Tuesday, September 25, 2012

Mitt Romney Is Out of Sync With the Small Government Movement

Mitt Romney isn’t just out of touch; he’s also out of sync with the movement to shrink government. In an interview clarifying his now-infamous speech to donors, captured on clandestine video, Romney said, “I think people would like to be paying taxes.”

Come again? He also said, “The good news is if you are doing well enough financially that you can pay a tax.”

That’s good news?

Romney apparently had low-income people in mind. But if he’d rather see them working than collecting government benefits, the last thing he should want is to reduce the returns to labor — which is what income taxation does. Workers should be free to keep the full fruits of their labor.

I have an idea for the GOP presidential candidate: Test your belief that people like to pay taxes by proposing to end all penalties for nonpayment.

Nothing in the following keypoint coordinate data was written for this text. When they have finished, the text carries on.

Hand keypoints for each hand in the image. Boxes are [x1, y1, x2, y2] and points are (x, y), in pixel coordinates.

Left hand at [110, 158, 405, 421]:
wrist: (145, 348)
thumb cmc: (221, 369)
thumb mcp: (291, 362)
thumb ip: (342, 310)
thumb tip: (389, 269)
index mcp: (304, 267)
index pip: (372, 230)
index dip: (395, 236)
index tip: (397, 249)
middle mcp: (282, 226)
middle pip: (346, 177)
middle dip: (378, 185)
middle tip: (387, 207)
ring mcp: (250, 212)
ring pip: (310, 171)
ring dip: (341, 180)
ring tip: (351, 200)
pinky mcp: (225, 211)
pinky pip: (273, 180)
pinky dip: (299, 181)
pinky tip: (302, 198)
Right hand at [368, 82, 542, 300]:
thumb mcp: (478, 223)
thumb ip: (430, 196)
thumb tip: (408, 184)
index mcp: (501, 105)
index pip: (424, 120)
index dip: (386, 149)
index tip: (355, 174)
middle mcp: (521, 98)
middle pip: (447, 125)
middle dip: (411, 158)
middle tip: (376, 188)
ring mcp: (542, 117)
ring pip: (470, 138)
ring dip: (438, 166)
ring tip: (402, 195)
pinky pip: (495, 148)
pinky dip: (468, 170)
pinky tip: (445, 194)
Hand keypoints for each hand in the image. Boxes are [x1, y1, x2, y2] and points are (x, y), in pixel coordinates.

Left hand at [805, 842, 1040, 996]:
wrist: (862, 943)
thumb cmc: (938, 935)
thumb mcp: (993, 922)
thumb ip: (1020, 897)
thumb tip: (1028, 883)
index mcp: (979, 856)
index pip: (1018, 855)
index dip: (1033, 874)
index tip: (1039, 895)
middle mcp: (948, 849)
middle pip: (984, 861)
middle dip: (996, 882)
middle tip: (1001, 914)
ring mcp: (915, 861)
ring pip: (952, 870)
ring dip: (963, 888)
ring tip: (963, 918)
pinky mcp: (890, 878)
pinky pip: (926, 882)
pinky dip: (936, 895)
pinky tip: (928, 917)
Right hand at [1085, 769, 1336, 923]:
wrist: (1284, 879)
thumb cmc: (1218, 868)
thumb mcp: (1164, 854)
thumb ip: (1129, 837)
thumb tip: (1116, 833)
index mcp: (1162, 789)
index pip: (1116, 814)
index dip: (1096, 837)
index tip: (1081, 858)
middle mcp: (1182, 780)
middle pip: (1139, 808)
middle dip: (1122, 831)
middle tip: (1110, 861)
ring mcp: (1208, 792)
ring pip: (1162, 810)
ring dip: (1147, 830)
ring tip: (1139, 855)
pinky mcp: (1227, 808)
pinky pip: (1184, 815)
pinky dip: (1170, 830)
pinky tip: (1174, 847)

Abolish the IRS. Make taxes voluntary. Then we’ll see who would like to pay and who wouldn’t. He says he’s for less government. Okay, Mr. Romney, prove it.

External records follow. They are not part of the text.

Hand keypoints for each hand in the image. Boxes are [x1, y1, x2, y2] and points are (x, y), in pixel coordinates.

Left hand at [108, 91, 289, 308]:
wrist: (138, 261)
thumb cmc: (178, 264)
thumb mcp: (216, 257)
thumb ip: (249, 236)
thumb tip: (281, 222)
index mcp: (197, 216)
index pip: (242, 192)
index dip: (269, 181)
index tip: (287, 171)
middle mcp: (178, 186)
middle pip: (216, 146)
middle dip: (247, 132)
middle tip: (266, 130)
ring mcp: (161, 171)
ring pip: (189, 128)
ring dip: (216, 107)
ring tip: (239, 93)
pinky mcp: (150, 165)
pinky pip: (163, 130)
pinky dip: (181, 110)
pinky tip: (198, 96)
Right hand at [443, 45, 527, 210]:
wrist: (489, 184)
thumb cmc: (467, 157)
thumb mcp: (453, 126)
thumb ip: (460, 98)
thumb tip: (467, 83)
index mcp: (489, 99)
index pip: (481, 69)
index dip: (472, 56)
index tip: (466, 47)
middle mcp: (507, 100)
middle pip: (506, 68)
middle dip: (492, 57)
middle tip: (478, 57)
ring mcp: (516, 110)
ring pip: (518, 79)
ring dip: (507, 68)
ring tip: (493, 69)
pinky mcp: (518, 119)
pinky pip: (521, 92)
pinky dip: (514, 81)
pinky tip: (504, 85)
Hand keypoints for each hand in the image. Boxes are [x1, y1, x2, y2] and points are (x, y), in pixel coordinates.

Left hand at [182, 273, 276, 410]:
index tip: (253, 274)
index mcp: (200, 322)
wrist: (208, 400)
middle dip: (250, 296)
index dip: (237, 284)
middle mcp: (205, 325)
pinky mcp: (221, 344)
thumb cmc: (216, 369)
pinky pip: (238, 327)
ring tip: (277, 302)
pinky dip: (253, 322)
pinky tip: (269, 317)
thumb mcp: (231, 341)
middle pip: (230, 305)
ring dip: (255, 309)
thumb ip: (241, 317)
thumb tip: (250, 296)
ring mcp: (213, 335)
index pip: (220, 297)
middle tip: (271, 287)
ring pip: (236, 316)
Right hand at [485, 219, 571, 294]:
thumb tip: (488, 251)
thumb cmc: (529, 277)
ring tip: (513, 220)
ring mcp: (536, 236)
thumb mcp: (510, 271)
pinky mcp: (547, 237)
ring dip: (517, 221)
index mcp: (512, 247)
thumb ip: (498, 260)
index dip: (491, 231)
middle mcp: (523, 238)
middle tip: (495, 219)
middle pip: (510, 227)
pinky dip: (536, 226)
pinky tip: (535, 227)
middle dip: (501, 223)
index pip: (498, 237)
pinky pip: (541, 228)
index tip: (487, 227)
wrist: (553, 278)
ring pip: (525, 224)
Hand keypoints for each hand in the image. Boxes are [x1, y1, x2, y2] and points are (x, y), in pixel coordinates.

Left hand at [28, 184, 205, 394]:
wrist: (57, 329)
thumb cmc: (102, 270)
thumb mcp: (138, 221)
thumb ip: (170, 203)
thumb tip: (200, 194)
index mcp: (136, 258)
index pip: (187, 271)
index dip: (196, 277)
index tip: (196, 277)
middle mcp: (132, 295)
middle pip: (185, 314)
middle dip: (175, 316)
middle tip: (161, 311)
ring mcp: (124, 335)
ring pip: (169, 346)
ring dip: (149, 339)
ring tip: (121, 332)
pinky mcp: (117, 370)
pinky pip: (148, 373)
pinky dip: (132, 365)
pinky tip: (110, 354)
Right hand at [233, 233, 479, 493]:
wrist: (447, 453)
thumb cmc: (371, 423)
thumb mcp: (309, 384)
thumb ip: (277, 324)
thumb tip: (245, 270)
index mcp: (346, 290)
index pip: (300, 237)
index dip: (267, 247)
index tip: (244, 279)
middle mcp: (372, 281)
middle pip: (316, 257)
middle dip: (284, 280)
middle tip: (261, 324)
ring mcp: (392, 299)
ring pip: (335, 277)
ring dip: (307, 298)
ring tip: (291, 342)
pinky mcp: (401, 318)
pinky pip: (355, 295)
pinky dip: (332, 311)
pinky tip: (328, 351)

How many people does he suppose would choose to pay for the occupation of Afghanistan, or the drone attacks on Pakistan, Yemen, and Somalia, or the war on certain drug makers, sellers, and consumers? How many would be willing to pay for all the corporate welfare that riddles our so-called free-enterprise system?

Speaking of corporate welfare, in his speech Romney had much to say about dependence. “There are 47 percent who are … dependent upon government, who believe that they are victims, who believe that government has a responsibility to care for them, who believe that they are entitled to health care, to food, to housing, to you name it.” He figures those folks won’t be voting for him and his allegedly small-government message.

Yet the New York Times reports, “The states with the highest percentage of federal filers who do not owe income taxes tend to vote Republican in presidential elections,” attributing the information to the Tax Foundation. “Research by Dean Lacy, a professor of government at Dartmouth College, has found that states that receive more in federal spending than they pay in taxes have become increasingly Republican in presidential elections.”

So Romney has the 47 percent wrong. But more important, he overlooks the fact that many low-income people work hard at two or three jobs and are the victims of anticompetitive corporatist policies that build barriers to advancement.

But that inconvenient fact aside, low-income people aren’t the only ones dependent on government. Another group is even more dependent: the people of the corporate world who expect government to provide bailouts, guarantees, and contracts. In the wake of the financial meltdown of 2008, it’s slightly cruel to stigmatize working-class and poor people who get government benefits, while letting big business and big banks off the hook. Romney supported the financial bailout and, aside from talking vaguely about tax loopholes, does not question the pervasive system of government privilege for big business.